# 009A Sample Final 3, Problem 8

Boyle's Law states that when a sample of gas is compressed at a constant temperature, the pressure  ${\displaystyle P}$  and volume  ${\displaystyle V}$  satisfy the equation  ${\displaystyle PV=C}$  where  ${\displaystyle C}$  is a constant.

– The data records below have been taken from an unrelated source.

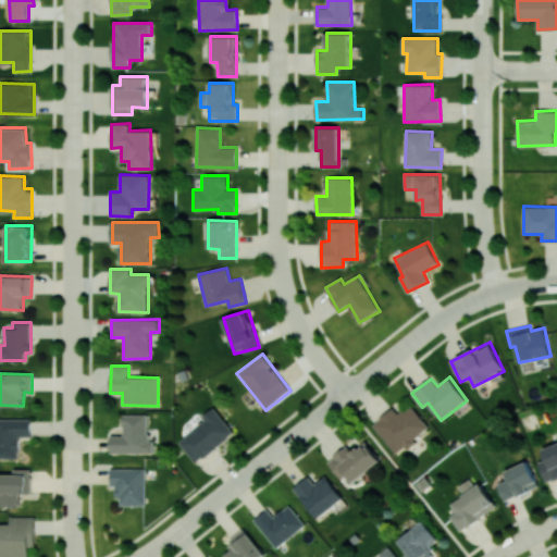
[(397,454),(430,426),(410,405),(399,413),(393,407),(372,424),(397,454)]
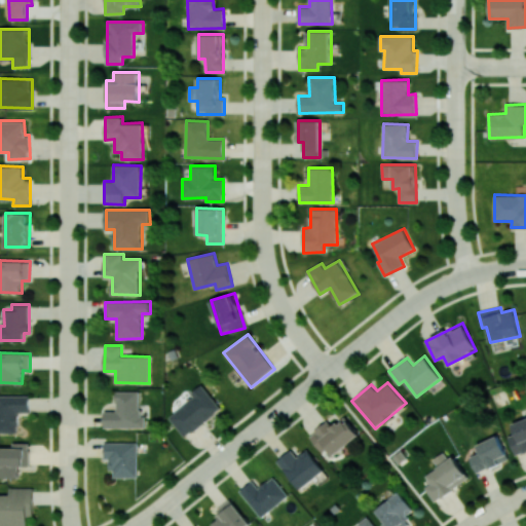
[(185,437),(221,409),(204,386),(167,415),(185,437)]
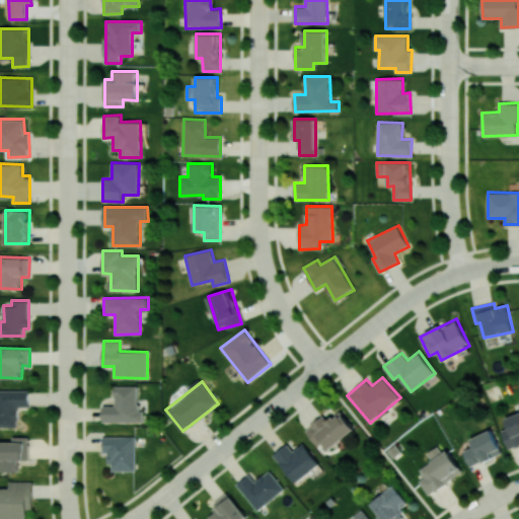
[(102,422),(140,422),(140,385),(115,385),(115,405),(102,405),(102,422)]
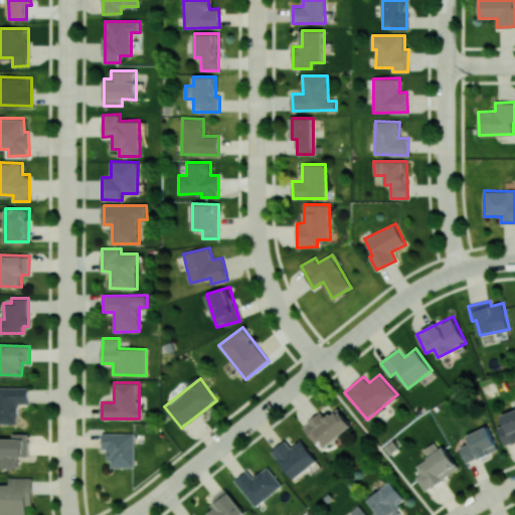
[(28,387),(0,387),(0,422),(18,423),(17,403),(29,403),(28,387)]
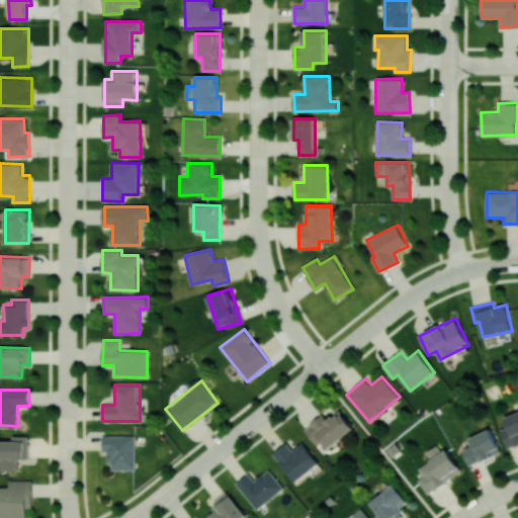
[(318,444),(322,441),(329,449),(354,427),(339,410),(326,421),(321,415),(305,430),(318,444)]
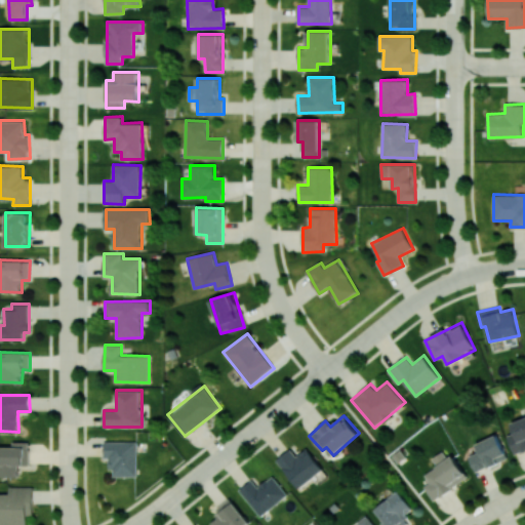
[(524,416),(512,422),(515,433),(508,435),(515,454),(524,450),(524,416)]
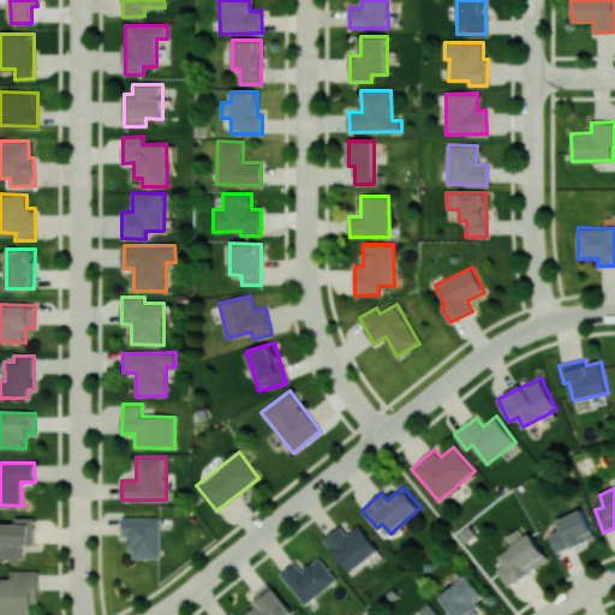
[(549,533),(556,553),(595,538),(584,509),(557,519),(561,529),(549,533)]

Suppose that at a certain instant, the volume is  ${\displaystyle 600{\text{ cm}}^{3},}$  the pressure is  ${\displaystyle 150{\text{ kPa}},}$  and the pressure is increasing at a rate of  ${\displaystyle 20{\text{ kPa/min}}.}$  At what rate is the volume decreasing at this instant?

Foundations:
Product Rule
${\displaystyle {\frac {d}{dx}}(f(x)g(x))=f(x)g'(x)+f'(x)g(x)}$

Solution:

Step 1:
First, we take the derivative of the equation  ${\displaystyle PV=C.}$
Using the product rule, we get
${\displaystyle P'V+PV'=C'.}$
Since  ${\displaystyle C}$  is a constant,
${\displaystyle C'=0.}$
Therefore, we have
${\displaystyle P'V+PV'=0.}$
Step 2:
Solving for  ${\displaystyle V',}$  we get
${\displaystyle V'={\frac {-P'V}{P}}.}$
Using the information provided in the problem, we have
${\displaystyle V=600{\text{ cm}}^{3},~P=150{\text{ kPa}},~P'=20{\text{ kPa/min}}.}$
Hence, we get

${\displaystyle {\begin{array}{rcl}\displaystyle {V'}&=&\displaystyle {{\frac {-(20)(600)}{150}}{\text{ cm}}^{3}{\text{/min}}}\\&&\\&=&\displaystyle {-80{\text{ cm}}^{3}{\text{/min}}.}\end{array}}}$

Therefore, the volume is decreasing at a rate of  ${\displaystyle 80{\text{ cm}}^{3}{\text{/min}}}$  at this instant.

The volume is decreasing at a rate of  ${\displaystyle 80{\text{ cm}}^{3}{\text{/min}}}$  at this instant.